● WHAT YOU HAVE TO DO
Please copy every line from the records below that contains the string "inclined".
Top of MATERIAL TO PROCESS
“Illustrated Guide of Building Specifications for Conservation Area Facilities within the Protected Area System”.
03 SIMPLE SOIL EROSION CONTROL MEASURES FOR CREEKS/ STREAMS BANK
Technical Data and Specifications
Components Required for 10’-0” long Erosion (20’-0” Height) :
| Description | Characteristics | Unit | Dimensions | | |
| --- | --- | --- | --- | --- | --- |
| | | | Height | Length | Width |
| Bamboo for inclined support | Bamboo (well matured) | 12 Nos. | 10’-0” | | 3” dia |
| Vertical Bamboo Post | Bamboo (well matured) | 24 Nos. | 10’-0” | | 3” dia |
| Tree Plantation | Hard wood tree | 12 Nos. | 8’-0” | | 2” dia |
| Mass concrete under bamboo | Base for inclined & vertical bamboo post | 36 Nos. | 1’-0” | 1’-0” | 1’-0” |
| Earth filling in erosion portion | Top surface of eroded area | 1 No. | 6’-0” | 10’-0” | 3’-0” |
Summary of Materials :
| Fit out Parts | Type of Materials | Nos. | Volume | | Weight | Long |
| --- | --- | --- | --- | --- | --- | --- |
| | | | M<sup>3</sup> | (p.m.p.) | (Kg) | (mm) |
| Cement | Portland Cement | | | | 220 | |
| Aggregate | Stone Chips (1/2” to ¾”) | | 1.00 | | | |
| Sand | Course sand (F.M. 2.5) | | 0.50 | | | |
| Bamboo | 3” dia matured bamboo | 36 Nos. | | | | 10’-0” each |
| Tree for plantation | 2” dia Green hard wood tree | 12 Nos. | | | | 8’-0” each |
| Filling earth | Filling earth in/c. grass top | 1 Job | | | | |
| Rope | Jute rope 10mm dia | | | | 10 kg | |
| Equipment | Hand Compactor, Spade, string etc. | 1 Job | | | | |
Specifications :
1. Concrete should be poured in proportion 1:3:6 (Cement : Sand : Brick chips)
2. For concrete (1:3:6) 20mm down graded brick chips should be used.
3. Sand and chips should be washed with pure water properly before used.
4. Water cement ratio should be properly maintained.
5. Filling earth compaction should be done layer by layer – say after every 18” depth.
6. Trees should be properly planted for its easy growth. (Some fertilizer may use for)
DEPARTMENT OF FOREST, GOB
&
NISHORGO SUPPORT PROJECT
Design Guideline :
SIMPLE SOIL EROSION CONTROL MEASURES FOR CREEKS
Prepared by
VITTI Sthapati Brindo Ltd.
Bottom of MATERIAL TO PROCESS
● EXERCISE ANSWER
| Bamboo for inclined support | Bamboo (well matured) | 12 Nos. | 10’-0” | | 3” dia |
| Mass concrete under bamboo | Base for inclined & vertical bamboo post | 36 Nos. | 1’-0” | 1’-0” | 1’-0” |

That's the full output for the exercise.